How hard is it to approximate the Jones polynomial?

TL;DR

This paper proves that approximating the Jones polynomial at certain roots of unity is #P-hard, linking quantum computational universality with classical complexity, and showing the difficulty of value-dependent approximation.

Contribution

It establishes the #P-hardness of any value-dependent approximation of the Jones polynomial at non-lattice roots of unity, connecting quantum universality with classical complexity classes.

Findings

Any value-dependent approximation is #P-hard.

Deciding whether |V(L,t)| > a or < b is computationally hard.

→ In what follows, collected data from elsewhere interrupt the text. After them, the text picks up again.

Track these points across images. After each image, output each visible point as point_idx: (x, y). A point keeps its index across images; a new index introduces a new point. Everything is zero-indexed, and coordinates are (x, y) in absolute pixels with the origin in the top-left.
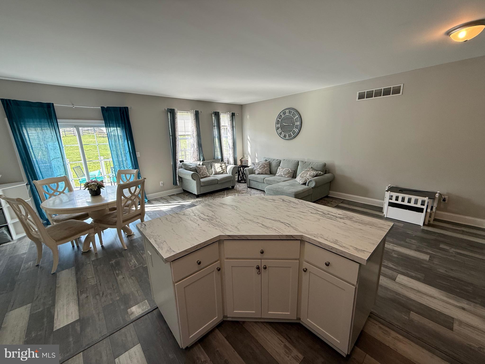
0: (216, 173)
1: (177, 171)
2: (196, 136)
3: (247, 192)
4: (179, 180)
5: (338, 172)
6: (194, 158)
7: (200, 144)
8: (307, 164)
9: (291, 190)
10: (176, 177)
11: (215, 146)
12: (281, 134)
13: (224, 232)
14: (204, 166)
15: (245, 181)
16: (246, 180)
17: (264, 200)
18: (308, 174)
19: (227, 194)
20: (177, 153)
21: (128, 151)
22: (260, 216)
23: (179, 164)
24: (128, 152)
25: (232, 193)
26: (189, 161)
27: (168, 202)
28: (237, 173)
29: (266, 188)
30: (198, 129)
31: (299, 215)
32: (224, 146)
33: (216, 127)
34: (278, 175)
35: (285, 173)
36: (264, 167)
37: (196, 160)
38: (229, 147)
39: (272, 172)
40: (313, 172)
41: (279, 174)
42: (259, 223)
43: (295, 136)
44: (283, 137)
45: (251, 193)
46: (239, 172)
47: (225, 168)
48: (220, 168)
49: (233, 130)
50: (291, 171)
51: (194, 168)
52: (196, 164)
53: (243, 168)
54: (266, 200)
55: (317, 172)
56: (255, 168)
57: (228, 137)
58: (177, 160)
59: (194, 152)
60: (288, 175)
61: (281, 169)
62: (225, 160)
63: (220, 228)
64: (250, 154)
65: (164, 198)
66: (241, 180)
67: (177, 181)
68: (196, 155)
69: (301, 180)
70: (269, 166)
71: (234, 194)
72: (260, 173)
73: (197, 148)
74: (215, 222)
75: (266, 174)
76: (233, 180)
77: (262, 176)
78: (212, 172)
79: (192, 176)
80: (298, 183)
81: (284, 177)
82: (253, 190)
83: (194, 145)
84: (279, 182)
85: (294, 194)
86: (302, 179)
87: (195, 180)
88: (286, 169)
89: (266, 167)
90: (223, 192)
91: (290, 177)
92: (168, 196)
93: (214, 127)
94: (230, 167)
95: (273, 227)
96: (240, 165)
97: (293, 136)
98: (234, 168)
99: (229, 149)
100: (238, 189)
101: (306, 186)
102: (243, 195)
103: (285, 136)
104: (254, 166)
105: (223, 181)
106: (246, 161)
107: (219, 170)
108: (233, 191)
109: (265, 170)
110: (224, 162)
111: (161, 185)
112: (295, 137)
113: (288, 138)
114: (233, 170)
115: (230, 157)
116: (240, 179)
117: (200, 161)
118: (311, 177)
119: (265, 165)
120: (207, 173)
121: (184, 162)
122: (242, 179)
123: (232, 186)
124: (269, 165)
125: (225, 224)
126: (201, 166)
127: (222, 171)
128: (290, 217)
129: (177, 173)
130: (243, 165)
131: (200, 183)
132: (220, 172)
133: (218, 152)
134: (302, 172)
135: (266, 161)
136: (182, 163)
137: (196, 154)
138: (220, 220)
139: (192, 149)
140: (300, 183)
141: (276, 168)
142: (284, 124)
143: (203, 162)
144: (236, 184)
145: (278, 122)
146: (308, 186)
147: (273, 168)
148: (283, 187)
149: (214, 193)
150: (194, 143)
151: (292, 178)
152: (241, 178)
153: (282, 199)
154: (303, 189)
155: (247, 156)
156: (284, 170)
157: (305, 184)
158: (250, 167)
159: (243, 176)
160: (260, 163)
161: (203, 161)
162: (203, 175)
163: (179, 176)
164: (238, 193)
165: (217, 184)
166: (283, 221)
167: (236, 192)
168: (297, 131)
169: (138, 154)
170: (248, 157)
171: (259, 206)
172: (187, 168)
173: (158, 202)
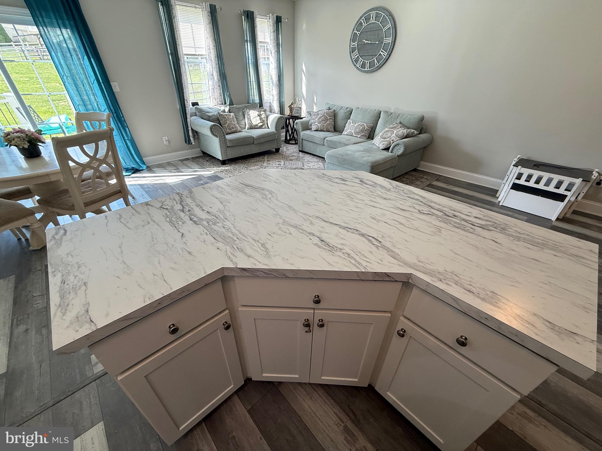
0: (252, 127)
1: (188, 120)
2: (215, 57)
3: (298, 159)
4: (194, 136)
5: (440, 131)
6: (214, 100)
7: (223, 74)
8: (393, 117)
9: (365, 159)
10: (188, 131)
11: (249, 81)
12: (357, 61)
13: (234, 259)
14: (232, 114)
15: (295, 142)
16: (297, 140)
17: (326, 178)
18: (394, 134)
19: (267, 161)
20: (185, 88)
21: (94, 78)
22: (318, 217)
23: (190, 108)
24: (95, 81)
25: (276, 159)
26: (206, 104)
27: (178, 170)
28: (283, 128)
29: (328, 153)
30: (218, 45)
31: (396, 217)
32: (263, 80)
33: (250, 43)
34: (345, 133)
35: (357, 130)
36: (326, 120)
37: (218, 103)
38: (272, 82)
39: (337, 129)
40: (402, 131)
41: (348, 131)
42: (314, 235)
43: (380, 66)
44: (360, 68)
45: (304, 160)
46: (287, 126)
47: (265, 119)
48: (258, 118)
49: (278, 52)
50: (366, 128)
51: (214, 117)
52: (218, 110)
53: (294, 120)
54: (330, 179)
55: (409, 130)
56: (312, 121)
57: (271, 64)
58: (186, 102)
59: (213, 89)
60: (362, 134)
61: (352, 123)
62: (266, 106)
63: (228, 247)
64: (305, 96)
65: (172, 164)
66: (290, 140)
67: (190, 137)
68: (219, 95)
69: (382, 143)
70: (333, 118)
71: (278, 161)
72: (319, 130)
73: (219, 81)
74: (219, 229)
75: (328, 131)
76: (277, 139)
77: (322, 134)
78: (246, 125)
79: (212, 129)
80: (376, 147)
81: (355, 136)
82: (306, 155)
83: (212, 75)
84: (348, 145)
85: (370, 165)
86: (384, 141)
87: (217, 136)
88: (360, 123)
89: (329, 119)
90: (261, 157)
91: (364, 138)
92: (179, 160)
93: (246, 43)
94: (273, 118)
95: (344, 247)
96: (288, 114)
97: (377, 65)
98: (279, 119)
99: (272, 87)
100: (284, 154)
101: (388, 152)
102: (293, 162)
103: (363, 66)
104: (310, 117)
105: (263, 140)
106: (298, 109)
107: (256, 121)
108: (277, 157)
109: (326, 124)
110: (263, 108)
111: (165, 143)
112: (379, 68)
113: (369, 69)
114: (277, 123)
115: (273, 101)
116: (288, 138)
117: (226, 105)
118: (399, 138)
119: (327, 116)
120: (237, 125)
121: (198, 105)
122: (292, 138)
123: (276, 148)
124: (334, 116)
125: (240, 236)
126: (225, 114)
127: (261, 124)
128: (378, 221)
129: (189, 124)
130: (293, 115)
131: (226, 143)
132: (257, 125)
133: (255, 90)
134: (385, 129)
135: (329, 109)
136: (195, 106)
137: (218, 92)
138: (232, 224)
139: (211, 83)
140: (379, 148)
141: (344, 122)
142: (364, 41)
143: (230, 107)
144: (282, 146)
145: (354, 38)
146: (392, 152)
147: (340, 122)
148: (353, 153)
149: (248, 159)
150: (212, 71)
151: (368, 138)
152: (290, 136)
153: (359, 179)
154: (384, 158)
155: (300, 100)
156: (355, 125)
157: (387, 149)
158: (303, 119)
159: (292, 133)
160: (320, 112)
161: (229, 105)
162: (230, 129)
163: (192, 128)
164: (285, 159)
165: (253, 145)
166: (364, 232)
167: (282, 157)
168: (386, 55)
169: (115, 86)
170: (301, 103)
171: (314, 192)
172: (203, 115)
173: (163, 170)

The result follows from universality and Aaronson's theorem.

Abstract

Freedman, Kitaev, and Wang [arXiv:quant-ph/0001071], and later Aharonov, Jones, and Landau [arXiv:quant-ph/0511096], established a quantum algorithm to "additively" approximate the Jones polynomial V(L,t) at any principal root of unity t. The strength of this additive approximation depends exponentially on the bridge number of the link presentation. Freedman, Larsen, and Wang [arXiv:math/0103200] established that the approximation is universal for quantum computation at a non-lattice, principal root of unity; and Aharonov and Arad [arXiv:quant-ph/0605181] established a uniform version of this result. In this article, we show that any value-dependent approximation of the Jones polynomial at these non-lattice roots of unity is #P-hard. If given the power to decide whether |V(L,t)| > a or |V(L,t)| < b for fixed constants a > b > 0, there is a polynomial-time algorithm to exactly count the solutions to arbitrary combinatorial equations. In our argument, the result follows fairly directly from the universality result and Aaronson's theorem that PostBQP = PP [arXiv:quant-ph/0412187].